The Senate candidates used their first joint appearance to show stark differences in how they would handle farm policy and their approaches to government in general.


While Bills painted a picture of a dramatically reduced federal presence, Klobuchar said she strongly supports a Senate-passed farm bill that trims overall federal ag spending.

The candidates spoke in front of a half-full tent, one of the smallest political forums in recent Farmfest history.

The candidates received a smattering of applause from the mostly farmer audience.

The Farmfest event was the first time Bills has appeared with Klobuchar, although he has called for a series of debates.
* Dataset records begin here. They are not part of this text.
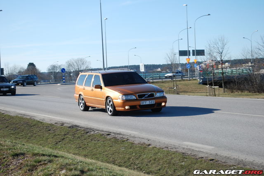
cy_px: 88
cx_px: 132
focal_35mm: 82
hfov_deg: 24.6
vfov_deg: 16.6
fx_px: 606
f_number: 8
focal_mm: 55
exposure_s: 1/250
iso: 100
Klobuchar said her campaign is working to schedule more, but would not say how many debates she wants.

All three candidates said crop insurance, which pays for crop losses, should be in any federal farm policy.

Since the Senate-passed farm bill (the House has not passed a new version) eliminates some payments to farmers, Klobuchar said crop insurance is more important.

"We cannot afford to go down in crop insurance any more," she said.

While Bills said he wants the insurance, too, he wants it more specific. "We need to be there for the small farmer and the ones who need help."


Bills said he trusts farmers and "we need to put more faith in them" with the federal government reducing its involvement.

Menze said a drought that has affected much of the farm belt proves "we simply cannot get rid of those types of programs."

Bills and Klobuchar, who both face what are thought to be token opponents in Tuesday's primary election, dramatically differed on the federal role in renewable fuels, such as ethanol and biodiesel - blends of petroleum-based fuels and plant oil.

Klobuchar said she is a big supporter of renewable fuels since they now make up 10 percent of the country's fuel supply.

"We have seen a decline in our dependence on foreign oil," she said.

As long as the federal government subsidizes oil companies, she said, renewable fuels also need government aid.

"I go the opposite direction," Bills said, calling for the elimination of all federal renewable fuel help.

The GOP candidate said the federal government helped to start the renewable fuels industry. "It is jump-started and I think it is time to phase it out."


Klobuchar told the audience that she visited western North Dakota's Oil Patch with U.S. Sen. John Hoeven, R-N.D., and was impressed by what she saw there. But, she added, oil companies that are drilling there have federal help.

Bills said that free markets should govern agriculture, adding that is what he long has taught his high school economic students.

"Get rid of every last stinkin' subsidy," Bills said, and productivity will rise.

Klobuchar called rural America a bright spot in an otherwise gloomy economy. And part of that, she said, is because federal farm policy has been consistent.

"People know how to invest when they know what the policy is going to be," she said.

Menze, who has lost the past three elections to U.S. Rep. Collin Peterson, told farmers they should support him because with his rural Starbuck farm, he is one of them.